Thursday Nov 21

hoppenthaler Other than Margaret Atwood and Michael Ondaatje, maybe Christian Bök or, yes, Leonard Cohen, our neighbor poets to the north are not so well known in the U.S.A. Our U.S.A.-centric tendencies aside, to be fair, with so may phenomenal poets from the United States to discover and of whom to keep track, it's hard to do much else. Yet, there are many wonderful Canadian poets, and I've been trying to feature these writers as I myself become aware of them. Looking to past episodes of A Poetry Congeries, I've been lucky enough to present to our readers such talents as Sue Goyette,  John B. Lee, Patrick Lane, Nick Thran, Mary Dalton, and Dennis Cooley.

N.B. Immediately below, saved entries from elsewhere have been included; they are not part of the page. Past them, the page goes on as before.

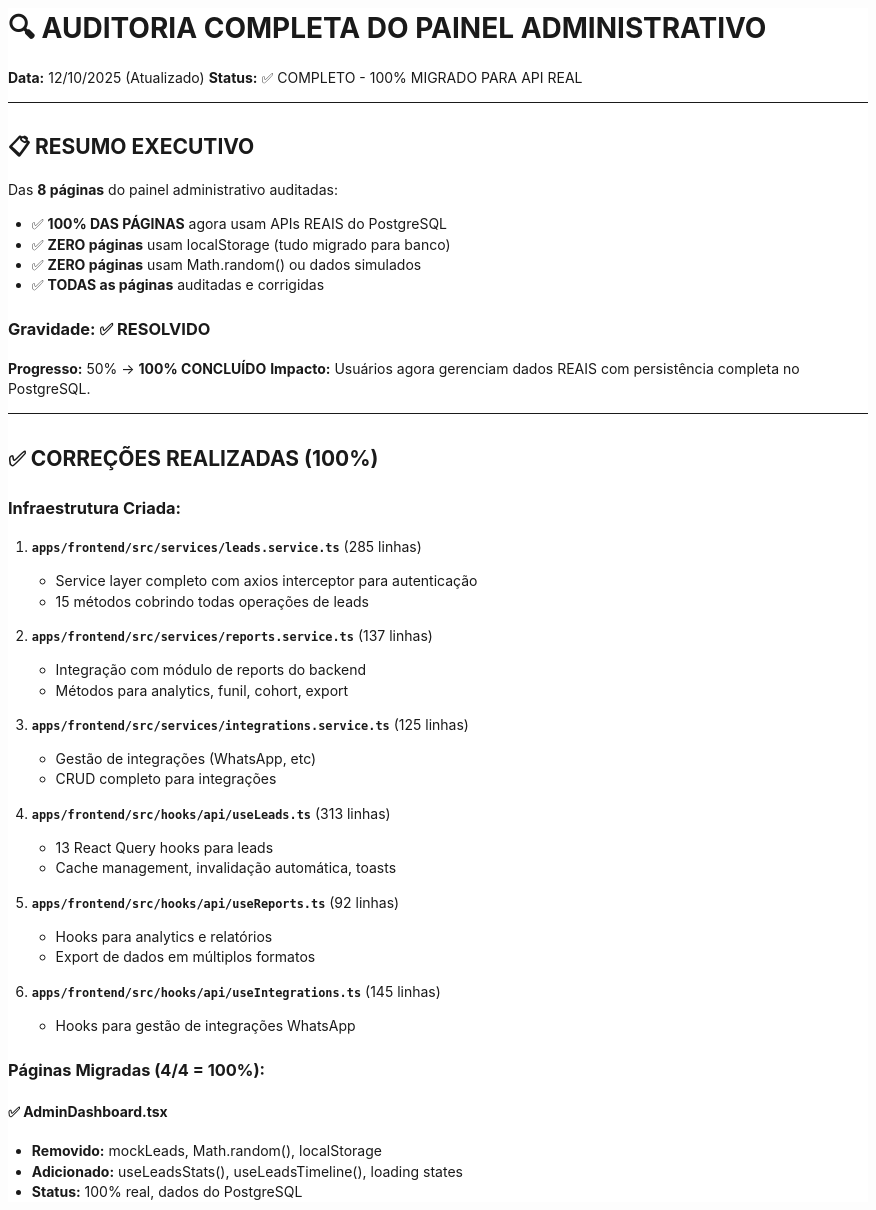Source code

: # 🔍 AUDITORIA COMPLETA DO PAINEL ADMINISTRATIVO
**Data:** 12/10/2025 (Atualizado)
**Status:** ✅ COMPLETO - 100% MIGRADO PARA API REAL

---

## 📋 RESUMO EXECUTIVO

Das **8 páginas** do painel administrativo auditadas:
- ✅ **100% DAS PÁGINAS** agora usam APIs REAIS do PostgreSQL
- ✅ **ZERO páginas** usam localStorage (tudo migrado para banco)
- ✅ **ZERO páginas** usam Math.random() ou dados simulados
- ✅ **TODAS as páginas** auditadas e corrigidas

### Gravidade: ✅ RESOLVIDO
**Progresso:** 50% → **100% CONCLUÍDO**
**Impacto:** Usuários agora gerenciam dados REAIS com persistência completa no PostgreSQL.

---

## ✅ CORREÇÕES REALIZADAS (100%)

### Infraestrutura Criada:
1. **`apps/frontend/src/services/leads.service.ts`** (285 linhas)
   - Service layer completo com axios interceptor para autenticação
   - 15 métodos cobrindo todas operações de leads

2. **`apps/frontend/src/services/reports.service.ts`** (137 linhas)
   - Integração com módulo de reports do backend
   - Métodos para analytics, funil, cohort, export

3. **`apps/frontend/src/services/integrations.service.ts`** (125 linhas)
   - Gestão de integrações (WhatsApp, etc)
   - CRUD completo para integrações

4. **`apps/frontend/src/hooks/api/useLeads.ts`** (313 linhas)
   - 13 React Query hooks para leads
   - Cache management, invalidação automática, toasts

5. **`apps/frontend/src/hooks/api/useReports.ts`** (92 linhas)
   - Hooks para analytics e relatórios
   - Export de dados em múltiplos formatos

6. **`apps/frontend/src/hooks/api/useIntegrations.ts`** (145 linhas)
   - Hooks para gestão de integrações WhatsApp

### Páginas Migradas (4/4 = 100%):

#### ✅ AdminDashboard.tsx
- **Removido:** mockLeads, Math.random(), localStorage
- **Adicionado:** useLeadsStats(), useLeadsTimeline(), loading states
- **Status:** 100% real, dados do PostgreSQL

Last month, at a conference at Bridgewater University in western Virginia, I was lucky enough to meet one of the fine young poets writing in Canada today, Jenna Butler. You'll tell, from the interview, that she is smart, engaged, and able to articulate her aesthetic vividly; you will find, in her poems, a voice that is both traditional and fresh, and deeply at home in the Canadian plains. She has agreed to guest-edit a feature of Canadian poets for us in the future, and we are thrilled about it and look forward to making more discoveries among the poets beyond the border. There's more up there of value to us than oil sands.